Fiscal cliff is looming
WASHINGTON — Congress returns to the nation’s capital next week with hopes of a big deal but strong odds favoring another piecemeal approach to avoid the so-called fiscal cliff, in a race against the clock to address tax and budget issues while keeping the U.S. economy from tumbling back into recession.
The cliff is a series of tax measures that have expired, or are set to expire at year’s end, along with automatic, deep budget cuts that will take effect unless lawmakers agree to an alternative plan.
Additionally, the government is slated to hit a debt ceiling sometime between December and February, and tough negotiations are expected over terms under which more government borrowing would be allowed.
Going over that cliff carries huge economic risks. Financial markets could respond negatively, erasing the wealth of ordinary Americans who rely on stocks and bonds for their retirement income. Seniors who live off of investment income, and Americans nearing retirement age, are sure to suffer under this scenario.
Congress and the White House usually devise a solution to avoid such crises, but not until they absolutely must. When lawmakers waited until the last minute to resolve the debt ceiling fight last year, and voted down a 2008 bank bailout, stock prices dropped sharply. It could happen again.
“That to me is the wild card,” said R. Bruce Josten, executive vice president for the U.S. Chamber of Commerce.
Lawmakers sent mixed signals this week about serious negotiations vs. driving briefly off the cliff’s edge before settling.
Tuesday’s election results kept the same power players in place, the same group that went to that edge repeatedly during budget and debt ceiling negotiations over the last two years.

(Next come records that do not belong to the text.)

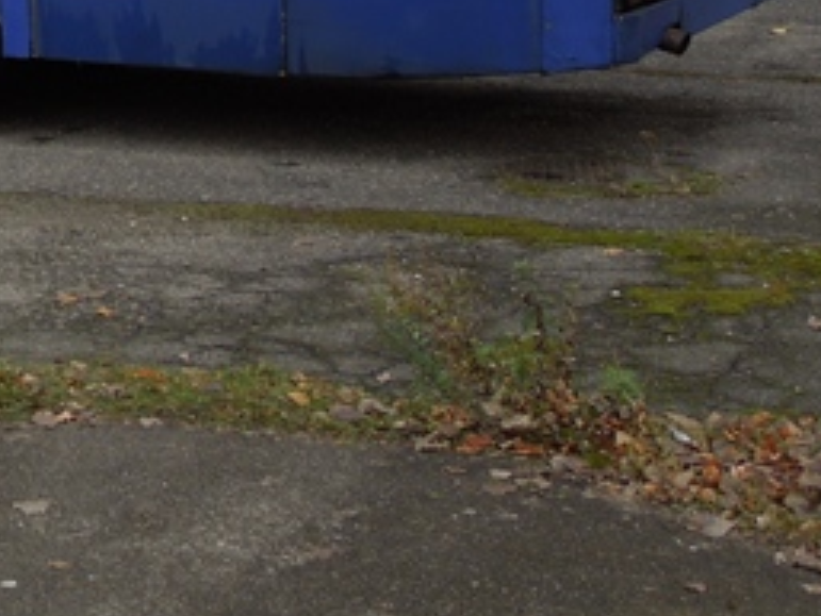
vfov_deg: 10.8
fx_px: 3180
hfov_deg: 14.0
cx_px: -313
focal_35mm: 134
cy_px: -179
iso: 100
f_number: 3.9
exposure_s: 1/200
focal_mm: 7.8
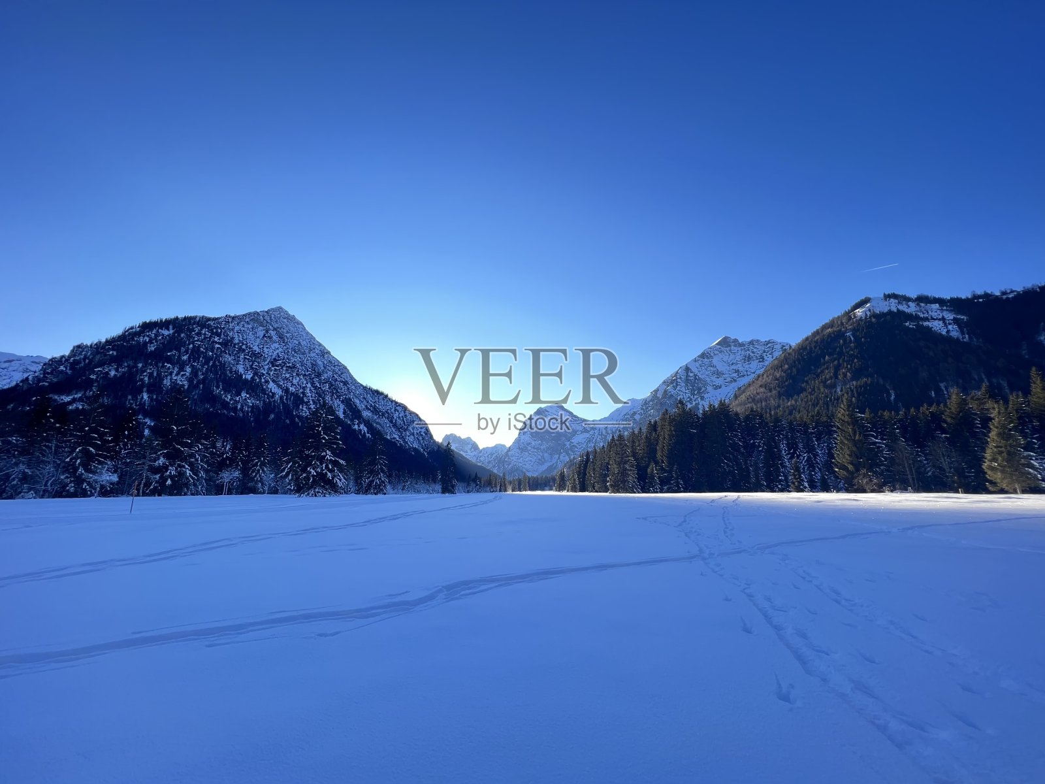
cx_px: 522
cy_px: 392
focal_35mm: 13
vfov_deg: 89.9
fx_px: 392
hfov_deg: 106.2
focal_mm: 1.57
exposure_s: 1/246
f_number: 1.8
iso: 32
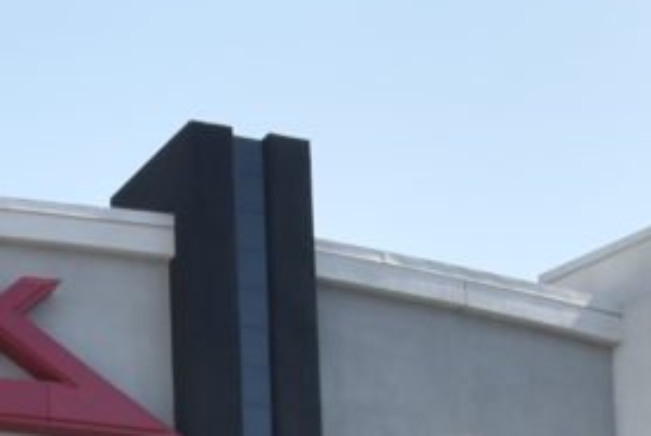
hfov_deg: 6.8
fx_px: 5195
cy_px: 1555
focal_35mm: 287
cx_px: -974
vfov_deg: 4.5
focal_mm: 26
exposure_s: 1/400
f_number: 10
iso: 200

House Speaker John Boehner, R-Ohio, said Wednesday that he was ready to “find the common ground that has eluded us” and talk to Democrats, even about raising revenue.
Senate Majority Leader Harry Reid, D-Nev., also talked conciliation, promising not to draw “any lines in the sand.”
The election’s status quo result, the same president, Republicans still controlling the House of Representatives and Democrats remaining in charge of the Senate, suggests the public “is obviously saying work together, meet halfway, come together,” said Sen. Charles Schumer, D-N.Y., usually a fierce partisan.
The rank and file may feel less sanguine. The election solidified conservatives’ hold on the House and liberals’ strength in the Senate, suggesting any deal could have a difficult time winning approval.
The key, said Republicans, is for the president to take the lead and offer a detailed plan.
“The only thing that’s changed since the election is that the president is not campaigning,” said Don Stewart, spokesman for Senate Minority Leader Mitch McConnell, R-Ky.
Ultimately, say insiders, the doomsday alternative to inaction will force a deal. The nonpartisan Congressional Budget Office said in a report Thursday that failing to act on the fiscal-cliff components could shave half a percentage point off of growth in the first half of 2013, raising the jobless rate to 9.1 percent and probably would trigger another recession.